When Gogula Swapna appeared at the Malkajgiri house’s doorstep for the first time on May 1, claiming a wife’s rights, the slain telecom engineer’s wife Manjula tried to kill herself by drinking acid.
Now, with the 28-year-old Swapna staging a hunger strike in front of the house ? threatening self-immolation if the family does not “accept” her within a week ? Suryanarayana’s grieving father has had a heart attack.
As K. Chandrasekhara was rushed to hospital this evening, Swapna ended her two-day-old hunger strike and said she would fight her case in court.
With Manjula still recovering in hospital with a severely damaged stomach and bowels, her mother-in-law Annapurnamma has left the house with her three young grandchildren to stay with relatives.
Till this afternoon, Swapna had been fasting in a tent in the company of activists from women’s bodies, including the Marxist All India Democratic Women’s Association, and supporters from her village.

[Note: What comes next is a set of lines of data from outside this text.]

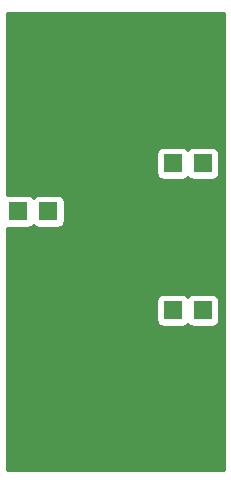
<source format=gbr>
G04 #@! TF.GenerationSoftware,KiCad,Pcbnew,(2018-02-10 revision a04965c36)-makepkg*
G04 #@! TF.CreationDate,2018-07-08T19:26:06+02:00*
G04 #@! TF.ProjectId,PIEZO01A,5049455A4F3031412E6B696361645F70,REV*
G04 #@! TF.SameCoordinates,Original*
G04 #@! TF.FileFunction,Copper,L1,Top,Signal*
G04 #@! TF.FilePolarity,Positive*
%FSLAX46Y46*%
G04 Gerber Fmt 4.6, Leading zero omitted, Abs format (unit mm)*
G04 Created by KiCad (PCBNEW (2018-02-10 revision a04965c36)-makepkg) date 07/08/18 19:26:06*
%MOMM*%
%LPD*%
G01*
G04 APERTURE LIST*
%ADD10R,1.524000X1.524000*%
%ADD11C,6.000000*%
%ADD12C,0.800000*%
%ADD13C,0.600000*%
%ADD14C,0.254000*%
G04 APERTURE END LIST*
D10*
X17526000Y24384000D03*
X14986000Y24384000D03*
X17526000Y26924000D03*
X14986000Y26924000D03*
X17526000Y29464000D03*
X14986000Y29464000D03*
X4445000Y22860000D03*
X1905000Y22860000D03*
X4445000Y25400000D03*
X1905000Y25400000D03*
X14986000Y14478000D03*
X17526000Y14478000D03*
X14986000Y11938000D03*
X17526000Y11938000D03*
D11*
X15240000Y5080000D03*
X5080000Y5080000D03*
X5080000Y35560000D03*
X15240000Y35560000D03*
D12*
X4826000Y16129000D03*
X11176000Y22860000D03*
X9779000Y22860000D03*
X6731000Y28448000D03*
X8128000Y28448000D03*
X10795000Y32385000D03*
X9271000Y32385000D03*
X15621000Y16383000D03*
X14351000Y16383000D03*
X4572000Y17526000D03*
X3302000Y17399000D03*
D13*
X9779000Y22860000D02*
X11176000Y22860000D01*
X8128000Y28448000D02*
X6731000Y28448000D01*
X9271000Y32385000D02*
X10795000Y32385000D01*
X14351000Y16383000D02*
X15621000Y16383000D01*
X4445000Y17399000D02*
X4572000Y17526000D01*
X3302000Y17399000D02*
X4445000Y17399000D01*
D14*
G36*
X19356000Y964000D02*
X964000Y964000D01*
X964000Y15240000D01*
X13576560Y15240000D01*
X13576560Y13716000D01*
X13625843Y13468235D01*
X13766191Y13258191D01*
X13976235Y13117843D01*
X14224000Y13068560D01*
X15748000Y13068560D01*
X15995765Y13117843D01*
X16205809Y13258191D01*
X16256000Y13333307D01*
X16306191Y13258191D01*
X16516235Y13117843D01*
X16764000Y13068560D01*
X18288000Y13068560D01*
X18535765Y13117843D01*
X18745809Y13258191D01*
X18886157Y13468235D01*
X18935440Y13716000D01*
X18935440Y15240000D01*
X18886157Y15487765D01*
X18745809Y15697809D01*
X18535765Y15838157D01*
X18288000Y15887440D01*
X16764000Y15887440D01*
X16516235Y15838157D01*
X16306191Y15697809D01*
X16256000Y15622693D01*
X16205809Y15697809D01*
X15995765Y15838157D01*
X15748000Y15887440D01*
X14224000Y15887440D01*
X13976235Y15838157D01*
X13766191Y15697809D01*
X13625843Y15487765D01*
X13576560Y15240000D01*
X964000Y15240000D01*
X964000Y21486165D01*
X1143000Y21450560D01*
X2667000Y21450560D01*
X2914765Y21499843D01*
X3124809Y21640191D01*
X3175000Y21715307D01*
X3225191Y21640191D01*
X3435235Y21499843D01*
X3683000Y21450560D01*
X5207000Y21450560D01*
X5454765Y21499843D01*
X5664809Y21640191D01*
X5805157Y21850235D01*
X5854440Y22098000D01*
X5854440Y23622000D01*
X5805157Y23869765D01*
X5664809Y24079809D01*
X5454765Y24220157D01*
X5207000Y24269440D01*
X3683000Y24269440D01*
X3435235Y24220157D01*
X3225191Y24079809D01*
X3175000Y24004693D01*
X3124809Y24079809D01*
X2914765Y24220157D01*
X2667000Y24269440D01*
X1143000Y24269440D01*
X964000Y24233835D01*
X964000Y27686000D01*
X13576560Y27686000D01*
X13576560Y26162000D01*
X13625843Y25914235D01*
X13766191Y25704191D01*
X13976235Y25563843D01*
X14224000Y25514560D01*
X15748000Y25514560D01*
X15995765Y25563843D01*
X16205809Y25704191D01*
X16256000Y25779307D01*
X16306191Y25704191D01*
X16516235Y25563843D01*
X16764000Y25514560D01*
X18288000Y25514560D01*
X18535765Y25563843D01*
X18745809Y25704191D01*
X18886157Y25914235D01*
X18935440Y26162000D01*
X18935440Y27686000D01*
X18886157Y27933765D01*
X18745809Y28143809D01*
X18535765Y28284157D01*
X18288000Y28333440D01*
X16764000Y28333440D01*
X16516235Y28284157D01*
X16306191Y28143809D01*
X16256000Y28068693D01*
X16205809Y28143809D01*
X15995765Y28284157D01*
X15748000Y28333440D01*
X14224000Y28333440D01*
X13976235Y28284157D01*
X13766191Y28143809D01*
X13625843Y27933765D01*
X13576560Y27686000D01*
X964000Y27686000D01*
X964000Y39676000D01*
X19356001Y39676000D01*
X19356000Y964000D01*
X19356000Y964000D01*
G37*
X19356000Y964000D02*
X964000Y964000D01*
X964000Y15240000D01*
X13576560Y15240000D01*
X13576560Y13716000D01*
X13625843Y13468235D01*
X13766191Y13258191D01*
X13976235Y13117843D01*
X14224000Y13068560D01*
X15748000Y13068560D01*
X15995765Y13117843D01*
X16205809Y13258191D01*
X16256000Y13333307D01*
X16306191Y13258191D01*
X16516235Y13117843D01*
X16764000Y13068560D01*
X18288000Y13068560D01*
X18535765Y13117843D01*
X18745809Y13258191D01*
X18886157Y13468235D01*
X18935440Y13716000D01*
X18935440Y15240000D01*
X18886157Y15487765D01*
X18745809Y15697809D01*
X18535765Y15838157D01*
X18288000Y15887440D01*
X16764000Y15887440D01*
X16516235Y15838157D01*
X16306191Y15697809D01*
X16256000Y15622693D01*
X16205809Y15697809D01*
X15995765Y15838157D01*
X15748000Y15887440D01*
X14224000Y15887440D01*
X13976235Y15838157D01*
X13766191Y15697809D01*
X13625843Y15487765D01*
X13576560Y15240000D01*
X964000Y15240000D01*
X964000Y21486165D01*
X1143000Y21450560D01*
X2667000Y21450560D01*
X2914765Y21499843D01*
X3124809Y21640191D01*
X3175000Y21715307D01*
X3225191Y21640191D01*
X3435235Y21499843D01*
X3683000Y21450560D01*
X5207000Y21450560D01*
X5454765Y21499843D01*
X5664809Y21640191D01*
X5805157Y21850235D01*
X5854440Y22098000D01*
X5854440Y23622000D01*
X5805157Y23869765D01*
X5664809Y24079809D01*
X5454765Y24220157D01*
X5207000Y24269440D01*
X3683000Y24269440D01*
X3435235Y24220157D01*
X3225191Y24079809D01*
X3175000Y24004693D01*
X3124809Y24079809D01*
X2914765Y24220157D01*
X2667000Y24269440D01*
X1143000Y24269440D01*
X964000Y24233835D01*
X964000Y27686000D01*
X13576560Y27686000D01*
X13576560Y26162000D01*
X13625843Y25914235D01*
X13766191Y25704191D01*
X13976235Y25563843D01*
X14224000Y25514560D01*
X15748000Y25514560D01*
X15995765Y25563843D01*
X16205809Y25704191D01*
X16256000Y25779307D01*
X16306191Y25704191D01*
X16516235Y25563843D01*
X16764000Y25514560D01*
X18288000Y25514560D01*
X18535765Y25563843D01*
X18745809Y25704191D01*
X18886157Y25914235D01*
X18935440Y26162000D01*
X18935440Y27686000D01*
X18886157Y27933765D01*
X18745809Y28143809D01*
X18535765Y28284157D01*
X18288000Y28333440D01*
X16764000Y28333440D01*
X16516235Y28284157D01*
X16306191Y28143809D01*
X16256000Y28068693D01*
X16205809Y28143809D01*
X15995765Y28284157D01*
X15748000Y28333440D01*
X14224000Y28333440D01*
X13976235Y28284157D01*
X13766191Y28143809D01*
X13625843Y27933765D01*
X13576560Y27686000D01*
X964000Y27686000D01*
X964000Y39676000D01*
X19356001Y39676000D01*
X19356000Y964000D01*
M02*

</source>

As curious passers-by stopped to see what it was all about, she handed them leaflets.
To Chandrasekhara and his wife Annapurnamma, still traumatised by their son’s death and daughter-in-law’s suicide attempt, it was all too much.
“Manjula is still in hospital. What can I say? Let her come back; she and Swapna can sit and discuss between themselves what they should do,” Chandrasekhara had said hours before his heart attack, described as “mild”.
He was also depressed that the scandal had robbed Suryanarayana of the official honours the government would normally have accorded a citizen killed by militants on foreign soil.
“Whatever he did, my son didn’t deserve such a death or a cursory funeral,” Chandrasekhara said.
With the controversy marring pubic sympathy for the slain engineer, many of the invitees had skipped the 13th-day ceremony.
Swapna had arrived at the house the day after Suryanarayana’s death was announced, carrying her nine-month-old baby and seeking recognition as his second wife. She asked to be allowed to attend the funeral while her relatives demanded the family give the baby, Nidhisha, a share of the Rs 55-lakh compensation.
After initial resistance, the family let her have her wish to avoid more unpleasantness. Swapna was also allowed to take part in the 13th-day ritual in place of the hospitalised Manjula.
The police, who posted a picket before Swapna’s tent, had advised her to approach the courts and get a judgment to make things easier for everybody. She had refused.
Today, she said she had no choice. “I don’t want to appear a villain and crucify the family in their moment of pain and despair.”